- Task statement: Below are entries. Give back exactly the lines from the one containing "Saying goodbye is" through the one containing "2016, the FTC", inclusive, without the pictures.

Top of Supplied material

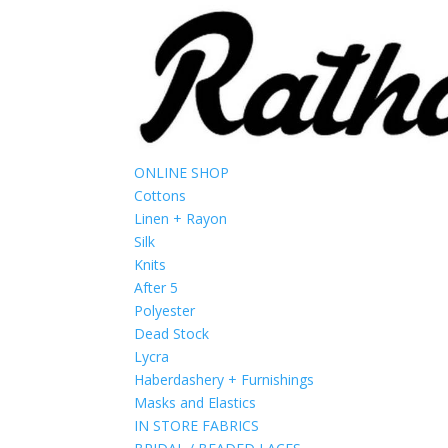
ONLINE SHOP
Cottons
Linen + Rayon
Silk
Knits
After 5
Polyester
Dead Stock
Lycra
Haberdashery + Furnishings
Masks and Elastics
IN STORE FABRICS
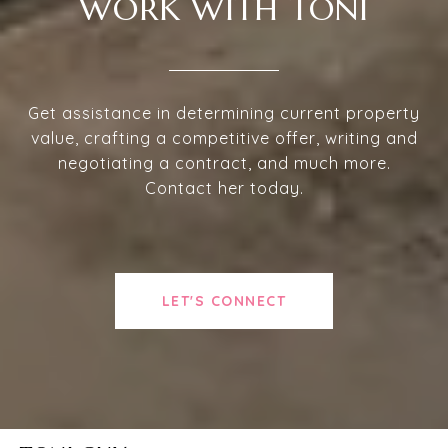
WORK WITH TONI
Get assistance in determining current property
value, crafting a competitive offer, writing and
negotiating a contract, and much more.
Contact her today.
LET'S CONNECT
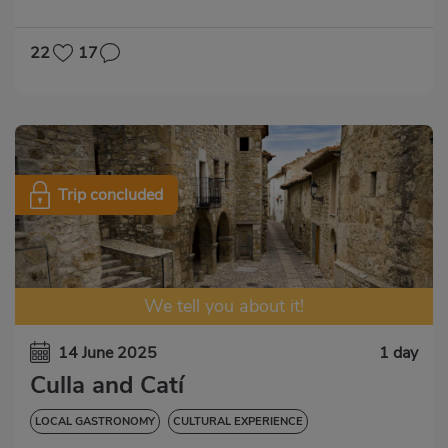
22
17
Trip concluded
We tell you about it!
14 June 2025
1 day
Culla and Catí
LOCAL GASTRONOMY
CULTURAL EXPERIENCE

Bottom of Supplied material
Top of Supplied material

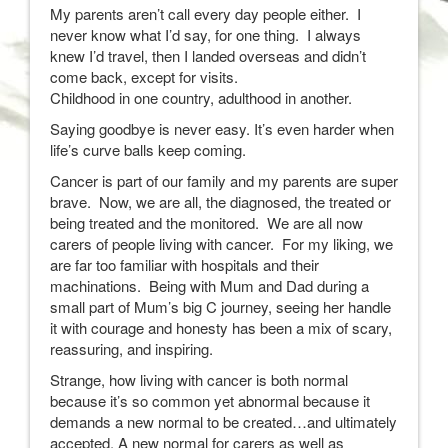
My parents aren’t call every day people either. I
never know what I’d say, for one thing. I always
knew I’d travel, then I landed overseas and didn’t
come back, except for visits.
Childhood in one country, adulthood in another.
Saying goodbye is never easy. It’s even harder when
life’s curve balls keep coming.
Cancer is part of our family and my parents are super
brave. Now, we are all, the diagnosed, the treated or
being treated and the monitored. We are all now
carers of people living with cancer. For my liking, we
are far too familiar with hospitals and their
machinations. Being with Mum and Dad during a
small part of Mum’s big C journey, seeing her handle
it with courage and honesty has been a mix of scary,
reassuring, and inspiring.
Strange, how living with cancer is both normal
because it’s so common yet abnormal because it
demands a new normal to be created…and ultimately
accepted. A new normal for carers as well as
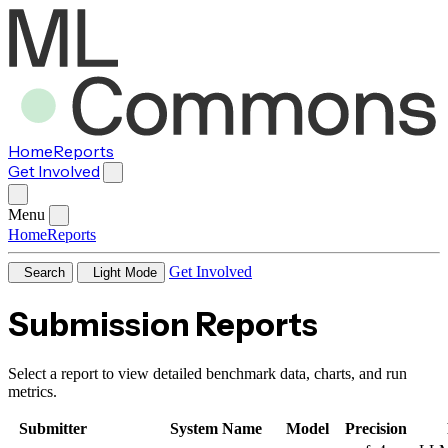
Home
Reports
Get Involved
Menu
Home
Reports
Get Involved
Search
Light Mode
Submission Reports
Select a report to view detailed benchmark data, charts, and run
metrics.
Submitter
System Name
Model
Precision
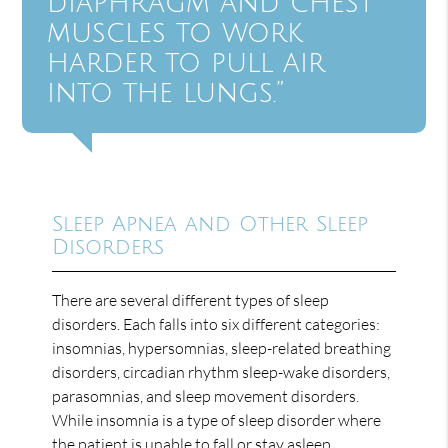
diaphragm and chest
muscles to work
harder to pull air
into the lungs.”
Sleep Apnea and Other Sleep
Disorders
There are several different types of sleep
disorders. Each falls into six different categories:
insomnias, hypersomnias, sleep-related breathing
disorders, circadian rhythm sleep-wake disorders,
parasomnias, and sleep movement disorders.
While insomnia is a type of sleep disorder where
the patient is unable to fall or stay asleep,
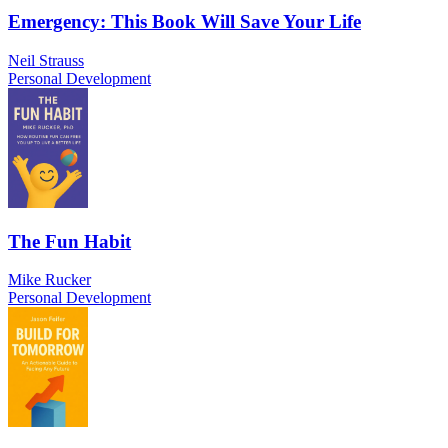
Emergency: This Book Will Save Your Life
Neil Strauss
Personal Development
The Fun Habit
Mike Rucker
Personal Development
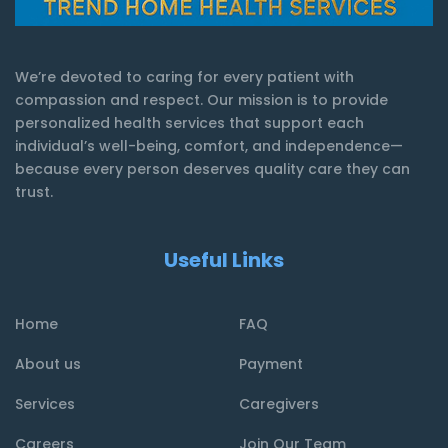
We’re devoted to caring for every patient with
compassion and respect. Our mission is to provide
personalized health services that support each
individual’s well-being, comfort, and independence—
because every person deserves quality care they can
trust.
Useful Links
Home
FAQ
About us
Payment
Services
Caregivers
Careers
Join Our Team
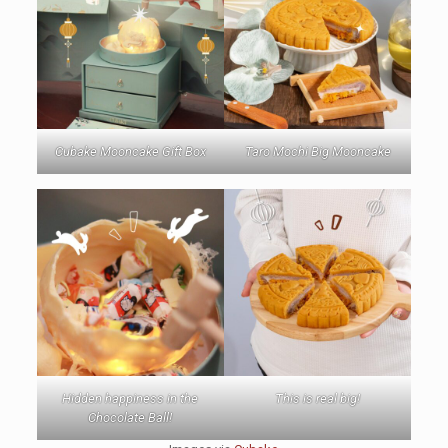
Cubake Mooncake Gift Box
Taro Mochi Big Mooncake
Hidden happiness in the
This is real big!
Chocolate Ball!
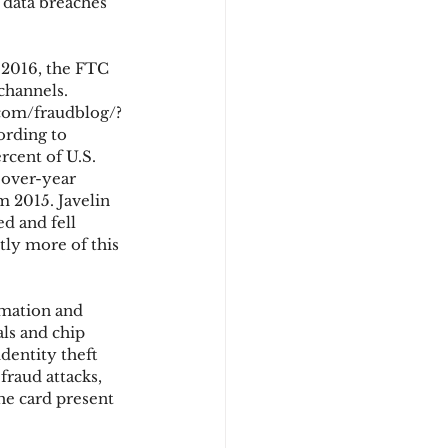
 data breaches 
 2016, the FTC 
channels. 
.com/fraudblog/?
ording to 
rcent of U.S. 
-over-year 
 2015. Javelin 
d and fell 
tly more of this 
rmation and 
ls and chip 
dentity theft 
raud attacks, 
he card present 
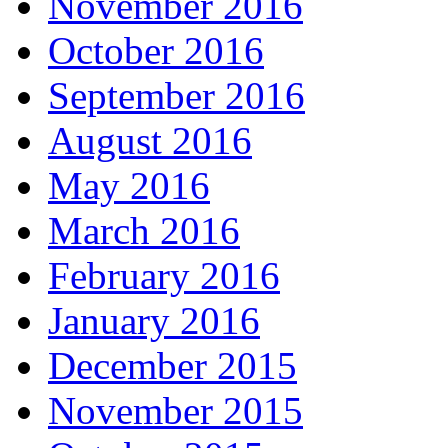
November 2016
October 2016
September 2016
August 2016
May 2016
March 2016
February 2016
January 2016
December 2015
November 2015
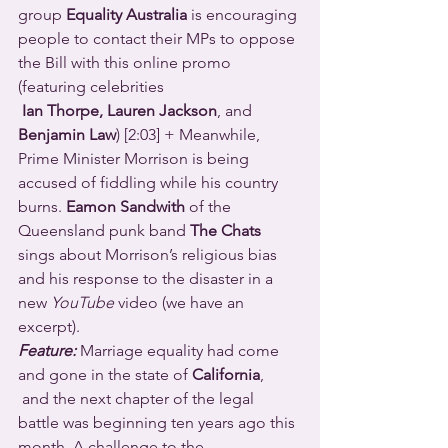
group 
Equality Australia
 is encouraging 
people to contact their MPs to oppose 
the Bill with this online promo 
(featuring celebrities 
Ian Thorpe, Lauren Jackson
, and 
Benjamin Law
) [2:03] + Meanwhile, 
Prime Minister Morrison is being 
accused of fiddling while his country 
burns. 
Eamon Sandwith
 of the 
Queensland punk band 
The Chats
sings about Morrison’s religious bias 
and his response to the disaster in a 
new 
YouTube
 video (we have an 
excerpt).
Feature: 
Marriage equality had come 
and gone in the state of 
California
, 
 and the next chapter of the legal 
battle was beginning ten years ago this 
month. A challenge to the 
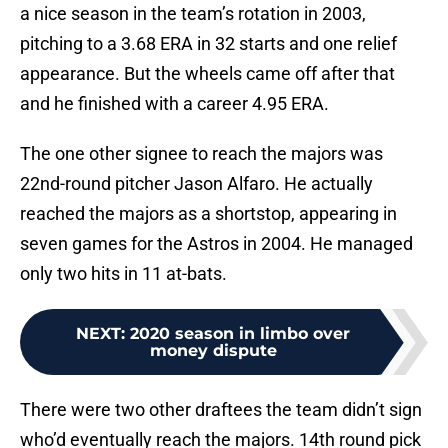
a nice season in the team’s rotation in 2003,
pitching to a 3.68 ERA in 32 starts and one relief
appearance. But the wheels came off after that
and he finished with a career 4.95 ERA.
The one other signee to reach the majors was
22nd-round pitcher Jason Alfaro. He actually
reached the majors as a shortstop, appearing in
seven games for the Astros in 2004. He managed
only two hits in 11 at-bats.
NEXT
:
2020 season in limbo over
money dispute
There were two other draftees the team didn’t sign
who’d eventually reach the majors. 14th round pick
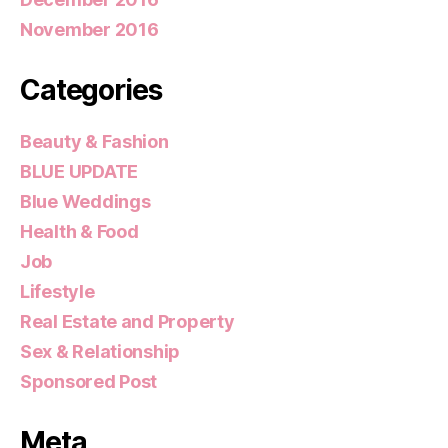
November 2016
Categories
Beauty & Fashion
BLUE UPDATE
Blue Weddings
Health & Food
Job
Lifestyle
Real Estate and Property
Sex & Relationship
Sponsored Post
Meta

Bottom of Supplied material
Top of Supplied material

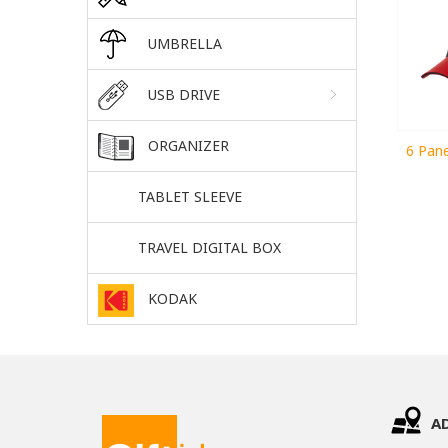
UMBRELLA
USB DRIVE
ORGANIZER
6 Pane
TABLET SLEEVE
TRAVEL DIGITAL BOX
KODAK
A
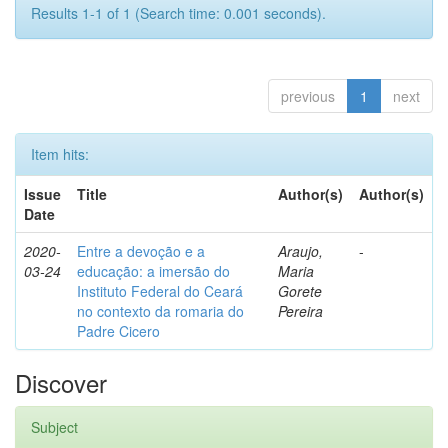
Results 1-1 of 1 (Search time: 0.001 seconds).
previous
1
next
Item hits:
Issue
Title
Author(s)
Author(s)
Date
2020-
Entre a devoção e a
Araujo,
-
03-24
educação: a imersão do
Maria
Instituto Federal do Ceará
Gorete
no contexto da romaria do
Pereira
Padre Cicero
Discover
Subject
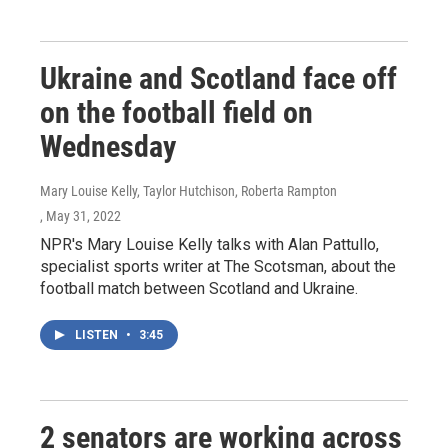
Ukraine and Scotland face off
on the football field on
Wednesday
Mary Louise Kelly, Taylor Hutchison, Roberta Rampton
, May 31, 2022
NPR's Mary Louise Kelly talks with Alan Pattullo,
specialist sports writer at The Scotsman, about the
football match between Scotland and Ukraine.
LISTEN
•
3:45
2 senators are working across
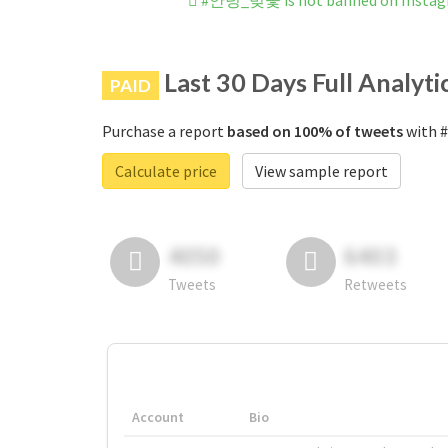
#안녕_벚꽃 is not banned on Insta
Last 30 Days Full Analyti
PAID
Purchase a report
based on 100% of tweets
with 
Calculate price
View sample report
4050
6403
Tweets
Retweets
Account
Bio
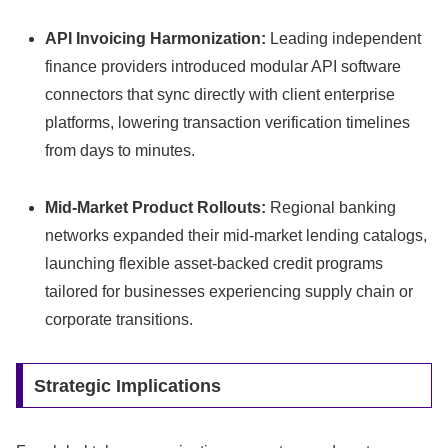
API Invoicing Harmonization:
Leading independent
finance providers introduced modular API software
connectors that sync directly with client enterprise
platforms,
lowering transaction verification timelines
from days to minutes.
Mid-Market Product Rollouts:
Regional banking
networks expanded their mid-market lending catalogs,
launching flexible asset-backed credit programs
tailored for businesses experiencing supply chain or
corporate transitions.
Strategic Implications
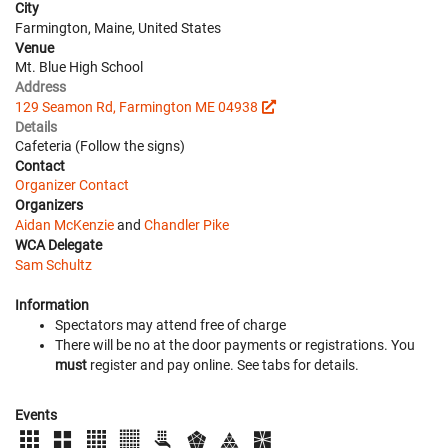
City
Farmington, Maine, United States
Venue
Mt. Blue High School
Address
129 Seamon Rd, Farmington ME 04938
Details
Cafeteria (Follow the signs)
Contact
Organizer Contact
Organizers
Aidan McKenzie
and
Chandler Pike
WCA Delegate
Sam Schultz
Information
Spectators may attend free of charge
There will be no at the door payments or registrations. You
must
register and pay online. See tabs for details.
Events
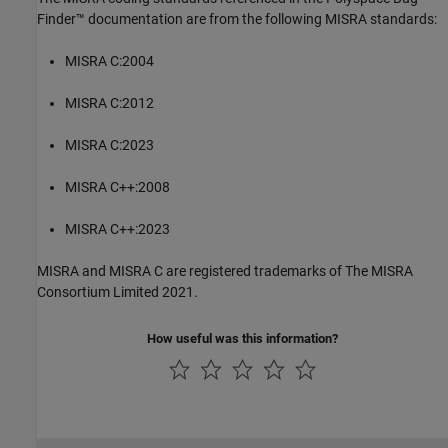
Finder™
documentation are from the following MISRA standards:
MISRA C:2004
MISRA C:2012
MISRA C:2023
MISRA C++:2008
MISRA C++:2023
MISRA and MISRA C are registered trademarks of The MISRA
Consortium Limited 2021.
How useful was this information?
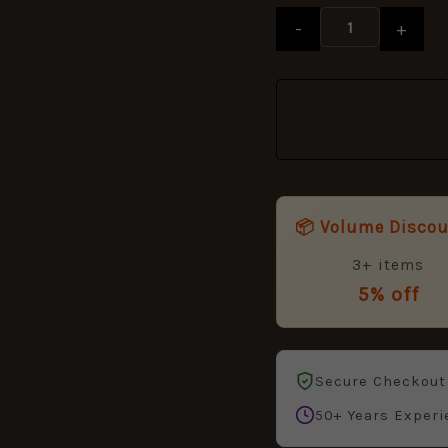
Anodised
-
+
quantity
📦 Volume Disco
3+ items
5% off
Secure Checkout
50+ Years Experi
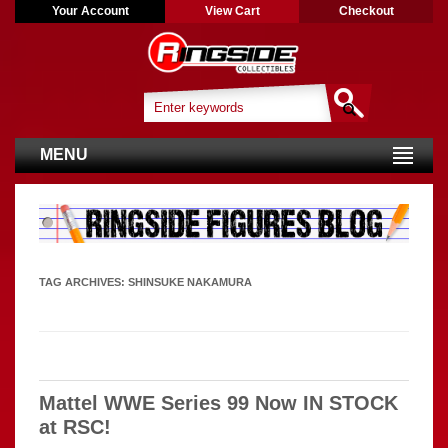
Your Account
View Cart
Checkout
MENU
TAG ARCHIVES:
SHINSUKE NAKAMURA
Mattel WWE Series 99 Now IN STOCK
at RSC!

Bottom of Supplied material

- Result for this exercise:
Saying goodbye is never easy. It’s even harder when
life’s curve balls keep coming.
Cancer is part of our family and my parents are super
brave. Now, we are all, the diagnosed, the treated or
being treated and the monitored. We are all now
carers of people living with cancer. For my liking, we
are far too familiar with hospitals and their
machinations. Being with Mum and Dad during a
small part of Mum’s big C journey, seeing her handle
it with courage and honesty has been a mix of scary,
reassuring, and inspiring.
Strange, how living with cancer is both normal
because it’s so common yet abnormal because it
demands a new normal to be created…and ultimately
accepted. A new normal for carers as well as
Home
Reports
Get Involved
Menu
Home
Reports
Get Involved
Search
Light Mode
Submission Reports
Select a report to view detailed benchmark data, charts, and run
metrics.
Submitter
System Name
Model
Precision
diaphragm and chest
muscles to work
harder to pull air
into the lungs.”
Sleep Apnea and Other Sleep
Disorders
There are several different types of sleep
disorders. Each falls into six different categories:
insomnias, hypersomnias, sleep-related breathing
disorders, circadian rhythm sleep-wake disorders,
parasomnias, and sleep movement disorders.
While insomnia is a type of sleep disorder where
the patient is unable to fall or stay asleep,
Emergency: This Book Will Save Your Life
Neil Strauss
Personal Development
The Fun Habit
Mike Rucker
Personal Development
We’re devoted to caring for every patient with
compassion and respect. Our mission is to provide
personalized health services that support each
individual’s well-being, comfort, and independence—
because every person deserves quality care they can
trust.
Useful Links
Home
FAQ
About us
Payment
Services
Caregivers
Careers
Join Our Team
Cubake Mooncake Gift Box
Taro Mochi Big Mooncake
Hidden happiness in the
This is real big!
Chocolate Ball!
 data breaches 
 2016, the FTC 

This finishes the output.